Position Requirements
Required skills and qualifications:
  • A recent PhD (completed within the last 0-5 years) in computer science, computational science, a physical science, engineering, or related field
  • Comprehensive experience programming in one or more programming languages such as Python, C/C++
  • Experience with at least of one of the AI frameworks is required, such as PyTorch, TensorFlow
  • Ability to create, maintain, and support high-quality software is essential
  • Work with and contribute to domain-specific software and models
  • Experience with version control software such as git is essential
  • Effective written and oral communications skills
  • Ability to model Argonne's core values of impact, safety, respect, integrity and teamwork

Preferred skills and qualifications:
  • Experience with running simulations or AI workflows on supercomputers
  • Experience with training or applying large language models for research
  • Experience with MPI and Input/Output (I/O), and data management
  • Experience in writing technical papers and presentations

Job Family
Postdoctoral
Job Profile
Postdoctoral Appointee
Worker Type
Long-Term (Fixed Term)
Time Type
Full time
The expected hiring range for this position is $70,758.00-$117,925.00.

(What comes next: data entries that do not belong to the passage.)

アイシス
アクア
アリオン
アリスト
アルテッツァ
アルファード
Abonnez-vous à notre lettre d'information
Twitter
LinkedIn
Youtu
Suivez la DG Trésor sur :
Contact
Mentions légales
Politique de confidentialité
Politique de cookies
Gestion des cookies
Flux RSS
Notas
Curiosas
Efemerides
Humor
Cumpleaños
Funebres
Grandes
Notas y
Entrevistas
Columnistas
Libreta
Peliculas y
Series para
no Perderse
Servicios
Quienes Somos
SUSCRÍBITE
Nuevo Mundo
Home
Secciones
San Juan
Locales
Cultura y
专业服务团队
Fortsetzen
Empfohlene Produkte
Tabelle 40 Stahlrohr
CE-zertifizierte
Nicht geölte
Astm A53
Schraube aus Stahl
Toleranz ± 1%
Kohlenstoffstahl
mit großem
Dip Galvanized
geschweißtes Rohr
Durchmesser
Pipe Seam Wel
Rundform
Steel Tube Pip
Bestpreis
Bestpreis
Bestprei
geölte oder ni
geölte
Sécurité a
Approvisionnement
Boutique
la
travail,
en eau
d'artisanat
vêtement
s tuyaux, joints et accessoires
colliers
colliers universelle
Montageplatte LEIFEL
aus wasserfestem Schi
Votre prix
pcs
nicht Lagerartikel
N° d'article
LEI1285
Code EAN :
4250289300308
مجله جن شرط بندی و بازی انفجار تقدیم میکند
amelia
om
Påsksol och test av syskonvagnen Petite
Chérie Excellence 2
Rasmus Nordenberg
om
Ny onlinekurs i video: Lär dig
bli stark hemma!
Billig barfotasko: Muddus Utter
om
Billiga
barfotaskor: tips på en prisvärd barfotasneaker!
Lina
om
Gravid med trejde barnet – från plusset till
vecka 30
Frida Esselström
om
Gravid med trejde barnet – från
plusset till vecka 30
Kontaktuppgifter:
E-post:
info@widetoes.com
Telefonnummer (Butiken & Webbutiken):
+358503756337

Please note that the pay range information is a general guideline only. The pay offered to a selected candidate will be determined based on factors such as, but not limited to, the scope and responsibilities of the position, the qualifications of the selected candidate, business considerations, internal equity, and external market pay for comparable jobs. Additionally, comprehensive benefits are part of the total rewards package.
Click here to view Argonne employee benefits!
As an equal employment opportunity employer, and in accordance with our core values of impact, safety, respect, integrity and teamwork, Argonne National Laboratory is committed to a safe and welcoming workplace that fosters collaborative scientific discovery and innovation. Argonne encourages everyone to apply for employment. Argonne is committed to nondiscrimination and considers all qualified applicants for employment without regard to any characteristic protected by law.
Argonne employees, and certain guest researchers and contractors, are subject to particular restrictions related to participation in Foreign Government Sponsored or Affiliated Activities, as defined and detailed in United States Department of Energy Order 486.1A. You will be asked to disclose any such participation in the application phase for review by Argonne's Legal Department.
All Argonne offers of employment are contingent upon a background check that includes an assessment of criminal conviction history conducted on an individualized and case-by-case basis. Please be advised that Argonne positions require upon hire (or may require in the future) for the individual be to obtain a government access authorization that involves additional background check requirements. Failure to obtain or maintain such government access authorization could result in the withdrawal of a job offer or future termination of employment.